This repository is dedicated to the customization and training of VITS (Conditional Variational Autoencoder with Adversarial Learning for End-to-End Text-to-Speech) for text-to-speech (TTS) applications using Vietnamese language data, utilizing the TTS Coqui framework. The repository contains the necessary code and resources to train VITS specifically for generating high-quality speech from Vietnamese text.
- I highly recommend you to use conda virtual environment, with Python 3.11.5.
conda create -n vits python=3.10
- In this repo, I use TTS framework version 0.17.5 for statibility.
pip install TTS==0.17.5
- Infore: a single speaker Vietnamese dataset with 14935 short audio clips of a female speaker.
- After downloading and extracting dataset zip file, the directory tree should be like the image below with infore_16k_denoised folder contains all the .wav files and the metadata.tsv file contains all the wav filenames and their texts.

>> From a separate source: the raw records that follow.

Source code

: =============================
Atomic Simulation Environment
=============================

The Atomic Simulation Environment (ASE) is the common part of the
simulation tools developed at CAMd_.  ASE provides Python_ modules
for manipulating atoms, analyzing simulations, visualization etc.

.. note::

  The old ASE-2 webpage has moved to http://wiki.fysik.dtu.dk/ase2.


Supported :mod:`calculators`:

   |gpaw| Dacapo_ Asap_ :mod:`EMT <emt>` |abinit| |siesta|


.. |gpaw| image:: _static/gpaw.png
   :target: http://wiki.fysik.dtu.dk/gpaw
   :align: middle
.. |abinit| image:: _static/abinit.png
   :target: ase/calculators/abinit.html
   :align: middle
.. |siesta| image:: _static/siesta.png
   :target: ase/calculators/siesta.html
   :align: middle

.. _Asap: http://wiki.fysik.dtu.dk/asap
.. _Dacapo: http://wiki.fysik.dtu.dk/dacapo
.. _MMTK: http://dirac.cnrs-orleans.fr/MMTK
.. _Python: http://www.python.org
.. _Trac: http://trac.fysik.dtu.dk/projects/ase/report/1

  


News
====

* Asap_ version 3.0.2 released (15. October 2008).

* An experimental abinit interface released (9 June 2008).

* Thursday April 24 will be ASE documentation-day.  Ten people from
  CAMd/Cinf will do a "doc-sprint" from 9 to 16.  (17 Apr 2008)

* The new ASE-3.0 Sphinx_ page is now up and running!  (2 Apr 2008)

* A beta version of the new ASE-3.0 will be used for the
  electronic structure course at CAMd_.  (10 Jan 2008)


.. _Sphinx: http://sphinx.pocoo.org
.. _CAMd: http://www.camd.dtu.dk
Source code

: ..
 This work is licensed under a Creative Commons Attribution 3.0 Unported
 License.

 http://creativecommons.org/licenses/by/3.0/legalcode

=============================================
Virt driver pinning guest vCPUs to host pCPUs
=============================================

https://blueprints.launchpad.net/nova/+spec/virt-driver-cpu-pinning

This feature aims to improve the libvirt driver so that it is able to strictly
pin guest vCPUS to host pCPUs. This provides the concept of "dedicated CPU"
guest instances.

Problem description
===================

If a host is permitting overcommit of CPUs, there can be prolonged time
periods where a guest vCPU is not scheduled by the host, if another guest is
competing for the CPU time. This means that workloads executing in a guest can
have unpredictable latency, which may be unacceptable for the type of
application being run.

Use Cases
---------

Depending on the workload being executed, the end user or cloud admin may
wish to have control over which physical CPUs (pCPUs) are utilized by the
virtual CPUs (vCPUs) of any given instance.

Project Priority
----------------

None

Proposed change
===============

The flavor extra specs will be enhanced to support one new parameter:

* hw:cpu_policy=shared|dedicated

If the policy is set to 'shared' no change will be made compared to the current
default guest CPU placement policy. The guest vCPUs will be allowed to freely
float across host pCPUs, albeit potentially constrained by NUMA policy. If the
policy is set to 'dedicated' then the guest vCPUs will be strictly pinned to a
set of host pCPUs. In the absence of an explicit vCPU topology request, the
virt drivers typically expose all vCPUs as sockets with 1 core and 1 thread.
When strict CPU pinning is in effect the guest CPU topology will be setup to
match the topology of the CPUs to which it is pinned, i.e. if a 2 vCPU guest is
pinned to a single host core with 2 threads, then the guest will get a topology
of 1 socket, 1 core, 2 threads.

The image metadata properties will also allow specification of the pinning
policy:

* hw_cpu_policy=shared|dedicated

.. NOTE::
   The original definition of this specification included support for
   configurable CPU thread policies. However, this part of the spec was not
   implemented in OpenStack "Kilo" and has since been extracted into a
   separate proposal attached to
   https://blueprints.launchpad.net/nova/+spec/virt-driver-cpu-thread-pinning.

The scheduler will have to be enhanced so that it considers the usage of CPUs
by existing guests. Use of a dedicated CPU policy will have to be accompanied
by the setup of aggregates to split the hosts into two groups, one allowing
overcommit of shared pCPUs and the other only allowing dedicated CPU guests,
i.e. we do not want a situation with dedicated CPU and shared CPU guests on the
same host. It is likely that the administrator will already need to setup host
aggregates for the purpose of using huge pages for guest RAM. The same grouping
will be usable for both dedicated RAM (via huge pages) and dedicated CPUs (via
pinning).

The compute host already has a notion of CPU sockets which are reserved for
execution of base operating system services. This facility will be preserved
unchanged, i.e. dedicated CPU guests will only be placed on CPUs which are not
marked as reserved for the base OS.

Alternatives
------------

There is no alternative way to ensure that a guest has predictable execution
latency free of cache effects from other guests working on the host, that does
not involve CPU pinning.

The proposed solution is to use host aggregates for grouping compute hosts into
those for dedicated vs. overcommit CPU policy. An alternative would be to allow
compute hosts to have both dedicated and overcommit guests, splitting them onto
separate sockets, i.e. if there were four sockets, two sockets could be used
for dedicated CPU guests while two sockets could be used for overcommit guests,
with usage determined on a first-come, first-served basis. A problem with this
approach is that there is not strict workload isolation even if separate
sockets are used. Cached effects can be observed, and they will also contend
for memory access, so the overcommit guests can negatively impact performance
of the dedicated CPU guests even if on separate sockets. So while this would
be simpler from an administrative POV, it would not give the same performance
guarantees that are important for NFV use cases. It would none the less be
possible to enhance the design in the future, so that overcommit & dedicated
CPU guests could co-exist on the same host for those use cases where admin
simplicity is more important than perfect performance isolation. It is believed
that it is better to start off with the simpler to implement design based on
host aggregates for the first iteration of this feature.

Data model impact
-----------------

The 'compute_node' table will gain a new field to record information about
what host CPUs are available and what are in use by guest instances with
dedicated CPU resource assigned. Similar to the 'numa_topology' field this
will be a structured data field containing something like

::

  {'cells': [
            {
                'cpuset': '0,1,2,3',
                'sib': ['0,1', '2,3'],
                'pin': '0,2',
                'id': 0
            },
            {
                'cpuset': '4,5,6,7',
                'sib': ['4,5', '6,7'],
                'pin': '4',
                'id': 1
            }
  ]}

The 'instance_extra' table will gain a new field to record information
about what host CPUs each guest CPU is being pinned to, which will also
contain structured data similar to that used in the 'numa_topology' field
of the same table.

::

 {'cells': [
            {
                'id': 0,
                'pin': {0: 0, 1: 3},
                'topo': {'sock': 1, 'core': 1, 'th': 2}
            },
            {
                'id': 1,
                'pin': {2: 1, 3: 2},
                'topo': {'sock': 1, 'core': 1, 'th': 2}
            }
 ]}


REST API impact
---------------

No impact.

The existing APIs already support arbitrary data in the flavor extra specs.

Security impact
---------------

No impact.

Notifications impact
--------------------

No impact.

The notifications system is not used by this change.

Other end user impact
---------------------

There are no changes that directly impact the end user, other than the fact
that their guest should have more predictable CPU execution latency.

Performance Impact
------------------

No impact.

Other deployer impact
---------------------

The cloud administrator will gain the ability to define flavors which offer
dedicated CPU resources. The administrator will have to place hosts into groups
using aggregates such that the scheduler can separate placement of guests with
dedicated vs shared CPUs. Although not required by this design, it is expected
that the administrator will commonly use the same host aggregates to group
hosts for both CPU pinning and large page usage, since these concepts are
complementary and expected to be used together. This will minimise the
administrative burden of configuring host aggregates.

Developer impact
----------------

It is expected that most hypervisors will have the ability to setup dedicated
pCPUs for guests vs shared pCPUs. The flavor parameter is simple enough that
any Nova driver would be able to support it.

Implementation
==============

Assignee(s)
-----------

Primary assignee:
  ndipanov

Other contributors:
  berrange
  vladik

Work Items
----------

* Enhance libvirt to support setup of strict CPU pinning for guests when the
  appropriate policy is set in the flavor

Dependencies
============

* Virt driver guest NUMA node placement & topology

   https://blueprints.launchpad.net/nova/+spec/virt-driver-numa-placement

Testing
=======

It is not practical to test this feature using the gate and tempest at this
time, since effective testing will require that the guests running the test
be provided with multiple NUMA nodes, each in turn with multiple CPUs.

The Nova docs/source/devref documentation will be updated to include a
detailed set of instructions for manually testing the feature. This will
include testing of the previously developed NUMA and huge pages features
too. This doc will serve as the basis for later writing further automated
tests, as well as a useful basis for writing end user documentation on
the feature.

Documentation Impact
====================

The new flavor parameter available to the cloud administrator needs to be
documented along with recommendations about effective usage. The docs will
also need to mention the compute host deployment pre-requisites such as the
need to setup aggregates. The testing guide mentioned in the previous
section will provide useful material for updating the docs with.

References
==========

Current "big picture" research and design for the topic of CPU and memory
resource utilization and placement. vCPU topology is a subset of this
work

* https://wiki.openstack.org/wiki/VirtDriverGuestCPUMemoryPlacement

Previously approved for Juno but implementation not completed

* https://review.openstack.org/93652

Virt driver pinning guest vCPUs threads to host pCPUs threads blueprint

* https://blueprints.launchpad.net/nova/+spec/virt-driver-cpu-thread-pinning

- To load data samples, you have to define your formater function. I have defined my own formater function for this dataset in
formater/customformater.py
, you can customize your own for other datasets.
Run the following command
python train_vits.py \
--output_path [output path for the training process] \
--data_path [path to the dataset directory] \
--restore_path [path to a pretrain model checkpoint] \
--epoch [number of epochs] \
--batch_size [batch size] \
--eval_batch_size [eval batch size] \
--continue_path [Path to a training folder to continue training] \
--sample_rate [sample rate of the audio data] \
--meta_filename [name of the metadata file] \
Please check the inference.py file
My trained model is published on this HuggingFace space. Because of the hardware condition, my model's voice is not very natural, I will try to improve the voice quality in the future :))).